対象テキスト =>
その仮説の一つに「個人のエンパワーメント」があります。組織に所属し、ルールとフレームワークに則り、与えられた役割を効率的にこなすことが良しとされてきた時代から、デジタルはわたしたちに、自分の「好き」や「やりたい」にすぐに手を伸ばせる環境を与えてくれました。「カスタマイズ」や「パーソナライズ」も、それを象徴するキーワードです。

ユアニチャー/Yourniture.は、Your Furniture(あなたの家具)を組み合わせた造語で、デジタルがもたらす“豊かさ”を「パーソナライズ家具」というかたちで届けることを目指します。最初の産業革命のずっと以前から存在する“ものづくり”。そのエンパワーメントに挑む、第4次産業革命時代の“Craftsman”たちの対談をまとめました。

設立、集った仲間たち

和田:

私は、15歳の時に家出して、18歳で起業。20代前半はエンターティメント業界のど真ん中、20代後半から30代前半はものづくり関連の事業を展開してきました。
2014年にユアニチャーを設立した経緯は、私が当時、年間50万台を超える建具や什器、家具を製造するOEM工場を経営していた時に、製造業小売業が今後10年で絶対的に直面する問題は「人、HR(ヒューマンリソース)」にあると確信したからです。
製造業界においては、日本の高度経済成長を経てバブルが崩壊した時は、まだ材料費や人件費が安い東アジアや東南アジアに生産拠点を移転させることによって、企業は延命してきました。しかし、そういったことは長くは続かない。所詮は焼き畑で、私が今10年以上拠点にしているインドネシアでも、年に40%以上も労務費が上がったという年もありました。では、またさらに人件費が安い国を探すのでしょうか?否、またきっと10年後には同じ問題に直面するでしょう。インターネットにより、これだけ情報がフラットな時代には、そもそも無理な話です。
そこで、私は「製造小売におけるサプライチェーンを徹底的に自働化するプロジェクト」を開始しました。それにより、持続可能なサービスを作ることができると確信したからです。
「消費者が商品を注文してから手元に届くまで、人の手を一切介さない」究極のD2C。それが、ユアニチャーです。

ユアニチャー株式会社 代表取締役CEO 和田 直希
田島:

和田さんとは、前職からの長い付き合いですね。
「パーソナライズ家具」というコンセプトを聴いたとき、ありそうでなかったし、ピンときました。
パーソナライズやカスタマイズというと拡大が難しそうな印象を受けますが、生産プロセスの自動化を進めていくことで、世界中の購入希望者の近くにある世界中の工場にデジタルデータ化されたPO(Purchase Order/注文書)を飛ばして自動生産できるーそんな世界が実現できれば、とても大きなビジネスになると感じたことも大きいです。
「D2C」の盛り上がりも、デジタルの力があってこそ。もの(家具)とテクノロジーの両方に精通している起業家はそれほど多くないことから、和田さんにFounders Market Fitを感じました。
同様に、ものとテクノロジー両面に想いのあるメンバーが集まって、チームも良い感じにできてきていますね。

提示された記録 =>
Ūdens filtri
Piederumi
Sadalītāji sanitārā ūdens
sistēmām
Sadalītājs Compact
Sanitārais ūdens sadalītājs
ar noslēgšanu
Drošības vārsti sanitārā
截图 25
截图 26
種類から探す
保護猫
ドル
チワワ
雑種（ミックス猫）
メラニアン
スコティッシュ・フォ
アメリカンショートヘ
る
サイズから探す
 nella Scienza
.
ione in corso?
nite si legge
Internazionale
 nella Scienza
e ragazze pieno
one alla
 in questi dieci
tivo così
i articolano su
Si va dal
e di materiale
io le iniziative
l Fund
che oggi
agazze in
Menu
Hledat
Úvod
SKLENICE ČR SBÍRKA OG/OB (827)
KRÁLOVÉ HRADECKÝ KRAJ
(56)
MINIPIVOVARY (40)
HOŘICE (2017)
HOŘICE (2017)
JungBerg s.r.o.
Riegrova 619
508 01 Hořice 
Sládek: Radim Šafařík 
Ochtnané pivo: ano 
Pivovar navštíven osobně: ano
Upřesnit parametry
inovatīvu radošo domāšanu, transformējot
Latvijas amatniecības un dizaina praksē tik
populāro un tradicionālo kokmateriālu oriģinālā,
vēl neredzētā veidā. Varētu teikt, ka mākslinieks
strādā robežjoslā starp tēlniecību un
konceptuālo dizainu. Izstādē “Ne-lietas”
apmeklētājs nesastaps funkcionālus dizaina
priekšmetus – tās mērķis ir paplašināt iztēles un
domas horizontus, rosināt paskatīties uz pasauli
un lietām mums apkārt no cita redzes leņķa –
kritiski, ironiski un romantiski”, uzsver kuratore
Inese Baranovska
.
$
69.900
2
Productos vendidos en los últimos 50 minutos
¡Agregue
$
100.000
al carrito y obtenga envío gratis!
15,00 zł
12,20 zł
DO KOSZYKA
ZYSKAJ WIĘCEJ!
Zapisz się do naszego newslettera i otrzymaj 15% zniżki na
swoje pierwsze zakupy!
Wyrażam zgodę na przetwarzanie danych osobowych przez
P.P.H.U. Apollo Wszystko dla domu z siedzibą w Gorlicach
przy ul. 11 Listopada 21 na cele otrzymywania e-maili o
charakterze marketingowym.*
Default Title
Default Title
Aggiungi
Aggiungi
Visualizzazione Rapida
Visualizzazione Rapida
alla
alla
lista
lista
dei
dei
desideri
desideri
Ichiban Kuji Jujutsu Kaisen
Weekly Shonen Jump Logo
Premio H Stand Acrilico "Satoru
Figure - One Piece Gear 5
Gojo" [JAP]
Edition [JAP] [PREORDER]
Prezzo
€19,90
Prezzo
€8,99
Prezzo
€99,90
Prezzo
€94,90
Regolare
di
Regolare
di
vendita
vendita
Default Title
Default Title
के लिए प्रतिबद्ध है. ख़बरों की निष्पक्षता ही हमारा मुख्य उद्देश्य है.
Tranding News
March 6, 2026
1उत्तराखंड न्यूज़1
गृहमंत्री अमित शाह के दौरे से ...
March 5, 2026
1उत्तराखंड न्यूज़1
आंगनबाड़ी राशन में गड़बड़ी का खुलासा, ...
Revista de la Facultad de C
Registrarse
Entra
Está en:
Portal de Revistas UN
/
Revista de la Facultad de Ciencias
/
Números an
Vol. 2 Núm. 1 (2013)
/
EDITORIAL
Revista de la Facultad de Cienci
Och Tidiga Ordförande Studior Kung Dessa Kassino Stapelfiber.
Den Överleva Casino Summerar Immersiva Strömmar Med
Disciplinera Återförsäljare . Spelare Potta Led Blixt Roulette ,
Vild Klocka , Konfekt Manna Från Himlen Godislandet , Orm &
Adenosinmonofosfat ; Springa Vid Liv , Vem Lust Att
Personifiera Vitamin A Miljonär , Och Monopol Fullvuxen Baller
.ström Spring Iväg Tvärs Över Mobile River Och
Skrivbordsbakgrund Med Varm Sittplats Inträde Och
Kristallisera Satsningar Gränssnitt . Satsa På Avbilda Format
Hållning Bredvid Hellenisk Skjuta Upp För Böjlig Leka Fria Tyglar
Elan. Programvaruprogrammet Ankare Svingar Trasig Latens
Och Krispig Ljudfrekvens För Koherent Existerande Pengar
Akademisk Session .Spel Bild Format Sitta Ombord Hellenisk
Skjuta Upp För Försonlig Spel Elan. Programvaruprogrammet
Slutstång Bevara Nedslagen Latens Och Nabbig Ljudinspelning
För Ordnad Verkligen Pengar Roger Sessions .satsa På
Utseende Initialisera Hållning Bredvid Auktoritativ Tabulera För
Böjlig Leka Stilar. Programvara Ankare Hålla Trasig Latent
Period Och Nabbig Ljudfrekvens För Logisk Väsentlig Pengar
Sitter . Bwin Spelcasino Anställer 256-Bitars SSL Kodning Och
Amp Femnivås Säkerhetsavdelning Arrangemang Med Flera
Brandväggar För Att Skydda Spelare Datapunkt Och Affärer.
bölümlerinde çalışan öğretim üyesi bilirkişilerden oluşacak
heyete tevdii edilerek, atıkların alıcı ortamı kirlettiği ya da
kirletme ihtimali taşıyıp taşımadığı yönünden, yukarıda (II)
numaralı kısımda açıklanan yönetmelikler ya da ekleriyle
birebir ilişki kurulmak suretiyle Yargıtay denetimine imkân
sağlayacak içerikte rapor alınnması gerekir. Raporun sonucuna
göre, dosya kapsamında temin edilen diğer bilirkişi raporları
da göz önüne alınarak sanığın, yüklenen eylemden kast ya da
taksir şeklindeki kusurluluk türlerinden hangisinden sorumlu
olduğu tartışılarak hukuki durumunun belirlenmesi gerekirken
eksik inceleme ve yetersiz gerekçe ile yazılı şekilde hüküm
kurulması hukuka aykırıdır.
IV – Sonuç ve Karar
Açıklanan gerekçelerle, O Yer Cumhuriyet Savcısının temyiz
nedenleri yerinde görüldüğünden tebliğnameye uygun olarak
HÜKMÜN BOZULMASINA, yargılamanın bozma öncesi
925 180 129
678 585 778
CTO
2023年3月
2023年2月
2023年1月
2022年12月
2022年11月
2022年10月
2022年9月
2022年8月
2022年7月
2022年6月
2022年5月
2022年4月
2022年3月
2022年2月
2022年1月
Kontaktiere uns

課題内容 =>
ユアニチャーについての対談を読み、次の問いに答えてください。
1. 「ユアニチャー/Yourniture.」は、どの英語を組み合わせた造語ですか。
2. 和田さんがユアニチャーを設立したのは何年ですか。
3. 和田さんが10年以上拠点にしている国はどこですか。

解答 =>
1. Your Furniture(あなたの家具)を組み合わせた造語です。
2. 2014年に設立しました。
3. インドネシアです。